### Ausgangstext:
===

Bei der Ermittlung der nicht abziehbaren Teilbeträge im Wege einer sachgerechten Schätzung nach § 15 Abs. 4 Satz 2 UStG ist es zwar grundsätzlich Sache des Unternehmers zu entscheiden, welche Schätzungsmethode er wählt. Das FA und auch das FG können aber nachprüfen, ob die Schätzung sachgerecht ist.

Nach der Rechtsprechung des V. Senats des BFH, der sich der erkennende Senat anschließt, ist eine Vorsteueraufteilung nach einem Flächenschlüssel nicht sachgerecht, wenn der Unternehmer einzelne Standflächen einer Spielhalle teilweise für den Betrieb umsatzsteuerpflichtiger und teilweise für den Betrieb umsatzsteuerfreier Spielgeräte verwendet.

Wie das FG unter Bezugnahme auf den Sonderprüfungsbericht vom 30. November 2005 im angefochtenen Urteil festgestellt hat, waren die ca. 20 qm großen Lokalteile mit den dort aufgestellten Geldspielgeräten (lediglich) durch Stellwände oder größere Pflanzen von dem übrigen Ladenlokal der jeweiligen Spielhalle abgetrennt. Deshalb ist die vom Kläger begehrte Vorsteueraufteilung nach dem Flächenschlüssel nicht hinreichend objektiv nachprüfbar und daher nicht sachgerecht. Die Flächenaufteilung innerhalb seiner Spielhallen erfolgte nicht nach –aufgrund von z.B. Bauanträgen, Baugenehmigungen oder Bauanzeigen– feststehenden baulichen Gesichtspunkten, sondern nach den durch Stellwänden oder größeren Pflanzen abgegrenzten Teilbereichen, was, wie bei der Aufteilung nach Gerätestandflächen, den Anforderungen an ein objektiv nachprüfbares Aufteilungsverfahren auch dann nicht genügt, wenn sie nicht jederzeit leicht verändert werden konnte. Denn es reicht nicht aus, dass die baulich nicht eigenständigen Flächen der betreffenden Spielhallen in Bereiche mit Geldspiel- und Unterhaltungsspielgeräte teilbar sind.

===

### Ausgelesene Zeilen:

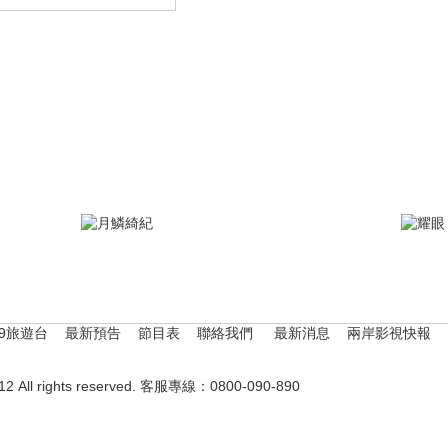
79旅遊台
最新預告
節目表
聯絡我們
最新消息
兩岸影視快報
|
|
|
|
|
|
 All rights reserved. 客服專線：0800-090-890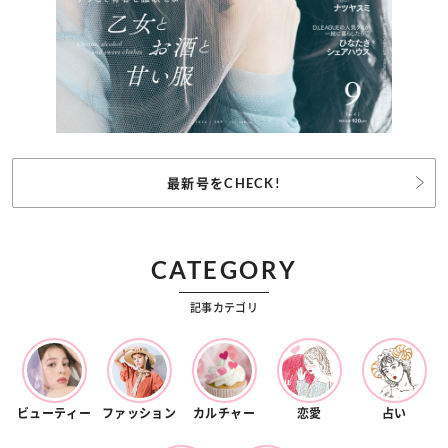
最新号をCHECK!
CATEGORY
記事カテゴリ
ビューティー
ファッション
カルチャー
恋愛
占い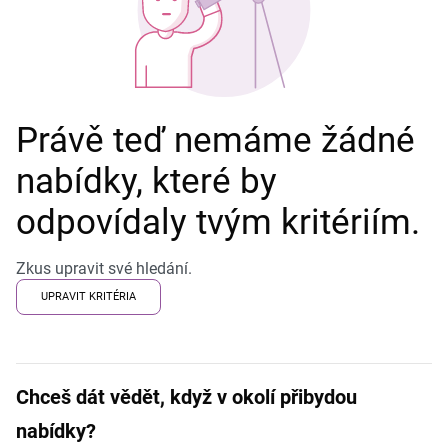
Právě teď nemáme žádné
nabídky, které by
odpovídaly tvým kritériím.
Zkus upravit své hledání.
UPRAVIT KRITÉRIA
Chceš dát vědět, když v okolí přibydou
nabídky?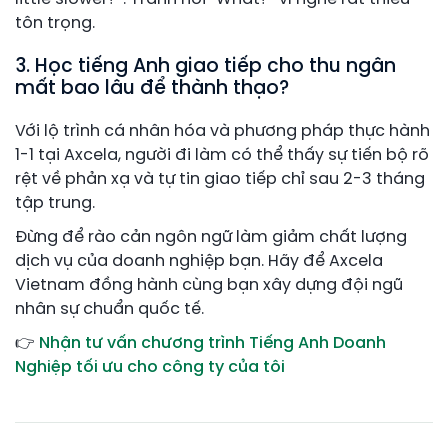
tôn trọng.
3. Học tiếng Anh giao tiếp cho thu ngân
mất bao lâu để thành thạo?
Với lộ trình cá nhân hóa và phương pháp thực hành
1-1 tại Axcela, người đi làm có thể thấy sự tiến bộ rõ
rệt về phản xạ và tự tin giao tiếp chỉ sau 2-3 tháng
tập trung.
Đừng để rào cản ngôn ngữ làm giảm chất lượng
dịch vụ của doanh nghiệp bạn. Hãy để Axcela
Vietnam đồng hành cùng bạn xây dựng đội ngũ
nhân sự chuẩn quốc tế.
👉
Nhận tư vấn chương trình Tiếng Anh Doanh
Nghiệp tối ưu cho công ty của tôi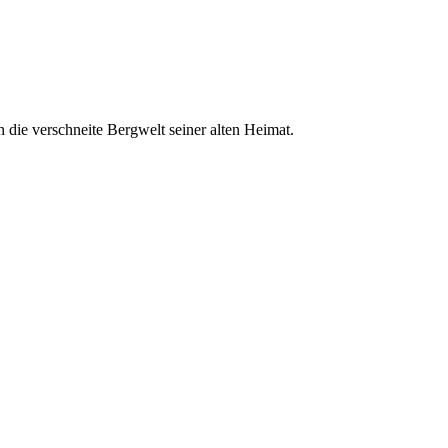
n die verschneite Bergwelt seiner alten Heimat.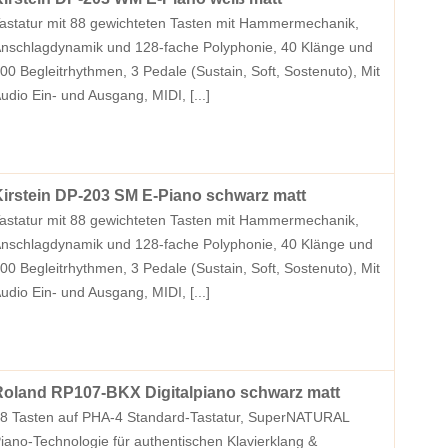
astatur mit 88 gewichteten Tasten mit Hammermechanik,
nschlagdynamik und 128-fache Polyphonie, 40 Klänge und
00 Begleitrhythmen, 3 Pedale (Sustain, Soft, Sostenuto), Mit
udio Ein- und Ausgang, MIDI,
[...]
irstein DP-203 SM E-Piano schwarz matt
astatur mit 88 gewichteten Tasten mit Hammermechanik,
nschlagdynamik und 128-fache Polyphonie, 40 Klänge und
00 Begleitrhythmen, 3 Pedale (Sustain, Soft, Sostenuto), Mit
udio Ein- und Ausgang, MIDI,
[...]
oland RP107-BKX Digitalpiano schwarz matt
8 Tasten auf PHA-4 Standard-Tastatur, SuperNATURAL
iano-Technologie für authentischen Klavierklang &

===

### Aufgabe A:
Gib bitte aus dem Text zur Vorsteueraufteilung die Passage von „Bei der Ermittlung“ bis „umsatzsteuerfreier Spielgeräte verwendet.“ wortgetreu aus.
### Aufgabe B:
Wodurch waren laut dem Text zur Vorsteueraufteilung die Lokalteile mit den Geldspielgeräten vom übrigen Ladenlokal abgetrennt?

### Lösung A:
Bei der Ermittlung der nicht abziehbaren Teilbeträge im Wege einer sachgerechten Schätzung nach § 15 Abs. 4 Satz 2 UStG ist es zwar grundsätzlich Sache des Unternehmers zu entscheiden, welche Schätzungsmethode er wählt. Das FA und auch das FG können aber nachprüfen, ob die Schätzung sachgerecht ist.

Nach der Rechtsprechung des V. Senats des BFH, der sich der erkennende Senat anschließt, ist eine Vorsteueraufteilung nach einem Flächenschlüssel nicht sachgerecht, wenn der Unternehmer einzelne Standflächen einer Spielhalle teilweise für den Betrieb umsatzsteuerpflichtiger und teilweise für den Betrieb umsatzsteuerfreier Spielgeräte verwendet.

### Lösung B:
Durch Stellwände oder größere Pflanzen.